あの。病院の。坂道に、続く。並木道。
わたしが。こっちに、きた頃は。わたしの、背丈ぐらいでね。
日陰にも、ならない。ぐらいの、木だったのに。
それが、あんな、巨木に、なって。
りっぱに、木陰を。つくって、くれるように。なってね。
病院まで、行くとき。あそこを。通る時、だけは。ほっと、するんだよね。
夏の、暑い日なんか。あの、木陰に。なんど。助けられた、ことやら。
それなのに、ねえ。名前も。知らな、かったんだよ。いままで。
こないだ。名札が。つけて、あってね。
「なんの、木だっけ。」って。みたら。
「カツラ」って。書いて、あるんですよ。
急に、親しみが。わいて、きましたよ。おとうさん。
あの。メロドラマの、木だってね。
『花も、あらしも。ふみこえて。・・・・』ってね。
そういえば。おとうさん。
「うちなあ。むかし。民宿やってたこと、あったやろ。」
「お客さんが。碁が、したい。いうてな。」
「碁の、セットを。こうたんじゃ。」
「おやじが。買うたんが。この、碁盤じゃ。」
いうて。見せて、くれたこと。あったよねえ。おとうさん。
「それ。なんの木で、できとん。」いうたら。
「この、碁盤か。これは。カツラの木で。できとんじゃ。」って。
たしか。いってたと。思うん、だけどね。おとうさん。
その時
「かつらの、葉っぱは、なあ。」
「粉にして。香の、材料にも。なるんじゃ。」いうて。
教えて、くれたよねえ。
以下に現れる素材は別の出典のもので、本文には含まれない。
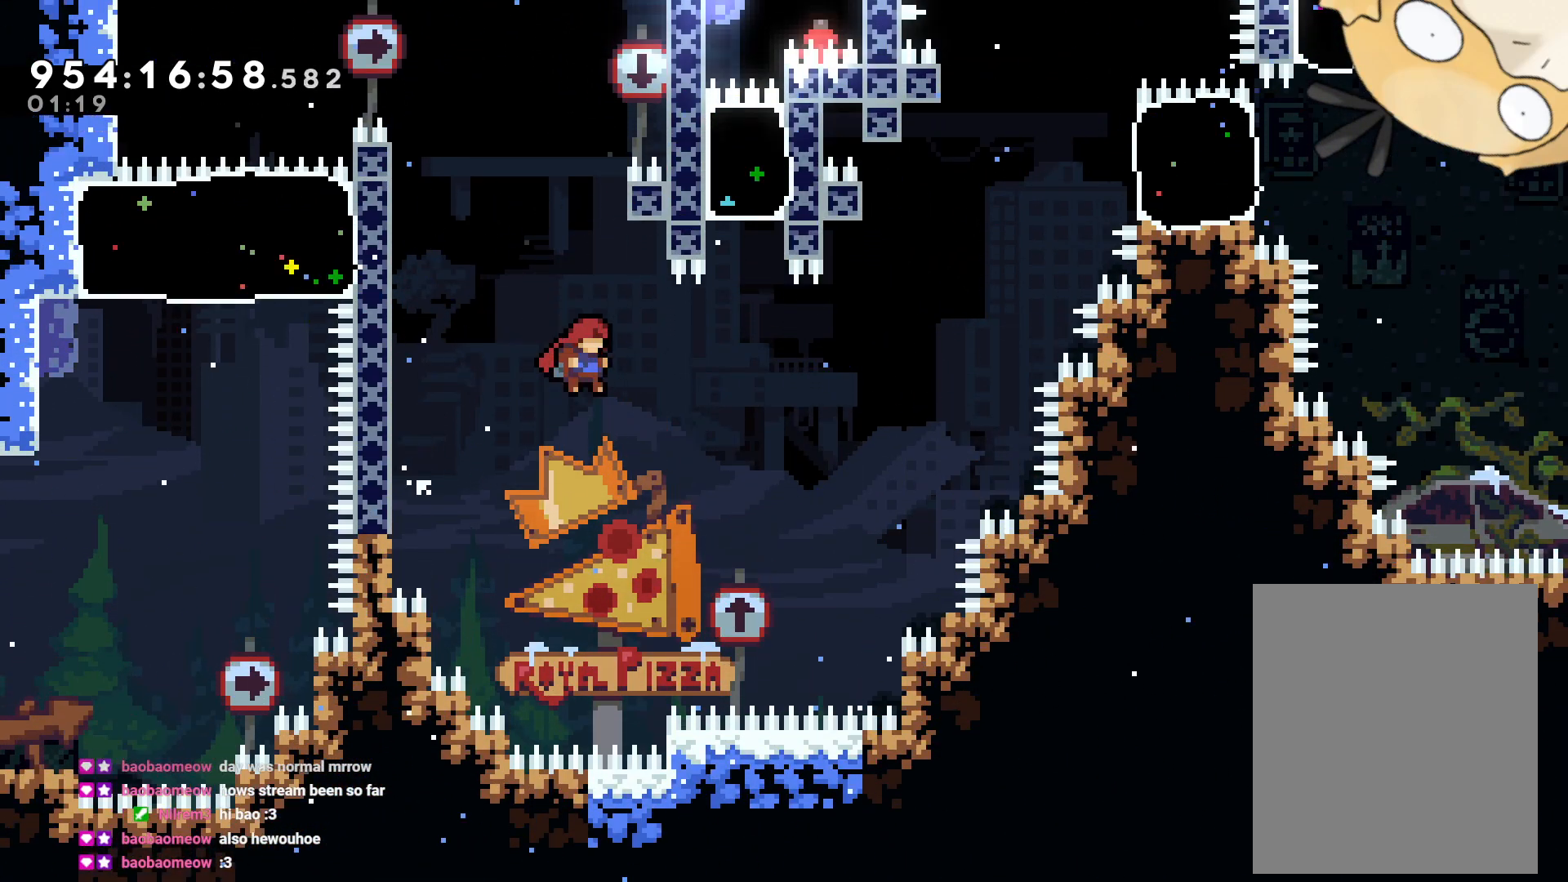
{"dt_ms": 500, "buttons": ["Y", "DPAD_UP"], "left_stick": "center", "right_stick": "center", "events": [[233, "DPAD_DOWN", "up"], [283, "DPAD_RIGHT", "up"], [283, "DPAD_UP", "down"], [350, "Y", "down"], [383, "right_stick", "left"], [417, "B", "up"], [433, "L2", "up"], [467, "right_stick", "center"]]}
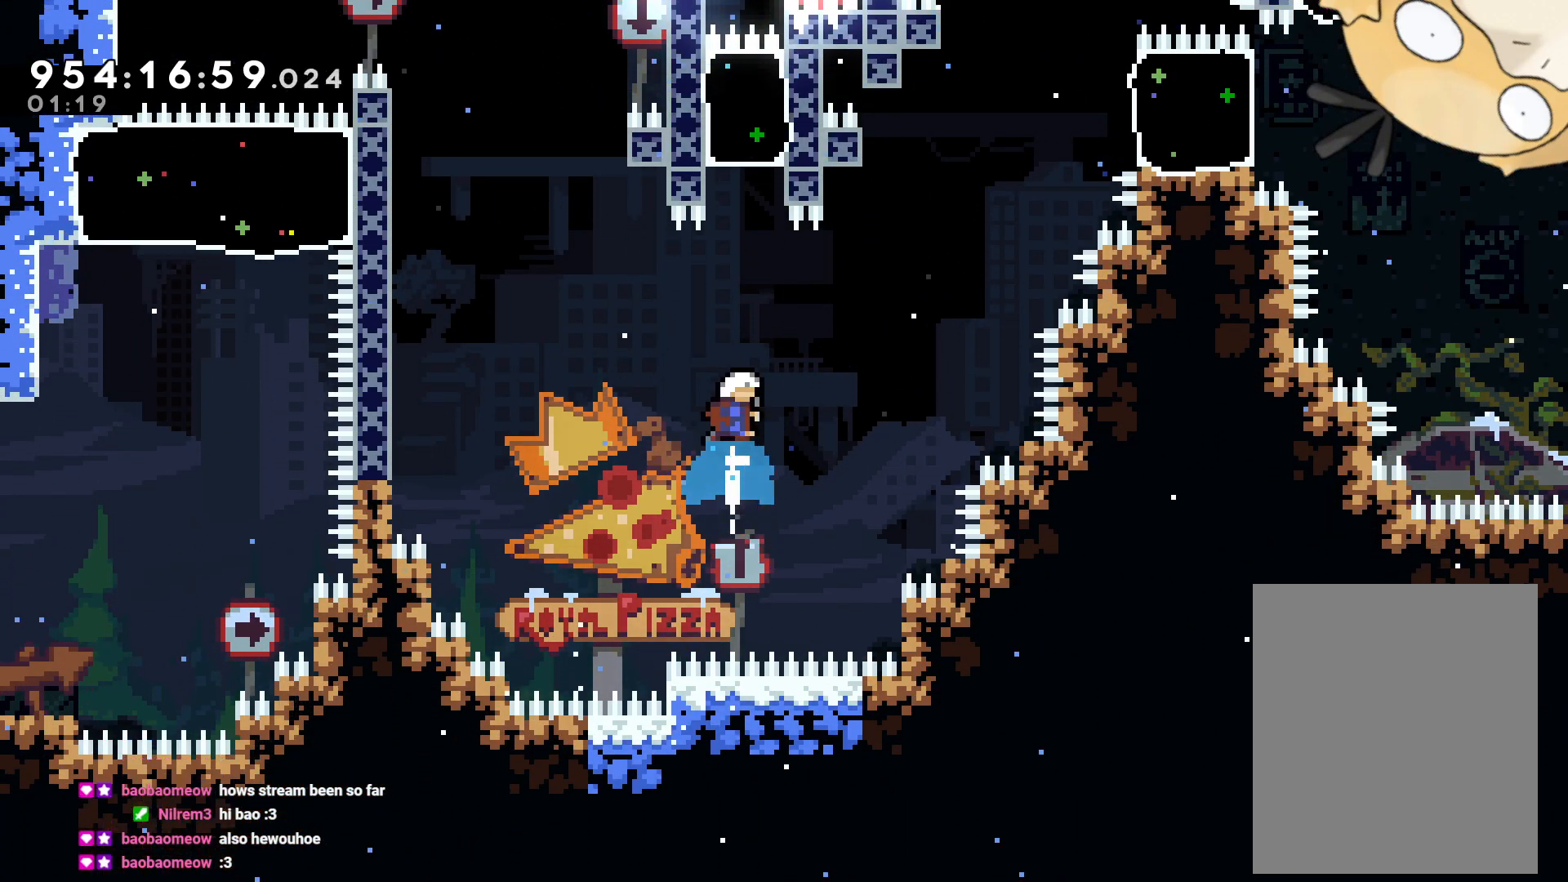
{"dt_ms": 500, "buttons": ["L2"], "left_stick": "center", "right_stick": "center", "events": [[183, "Y", "up"], [200, "L2", "down"], [350, "DPAD_UP", "up"], [367, "R2", "down"], [467, "R2", "up"]]}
おとうさん。
今年は。あの、葉っぱ。拾ってきて。粉にしてね。
お香づくりに。挑戦して、みようかなあ。おとうさん。
ドラマの、ようには。いかないけれど。
せめて。カツラの。香りに、のって。
わたしの、思いが。
おとうさんの、所まで。届きます、ようにってね。
二人で。あの、道を。散歩した、日のことを。思い、出しながら。
お香を、たくのも、いいでしょう。
ねえ。おとうさん。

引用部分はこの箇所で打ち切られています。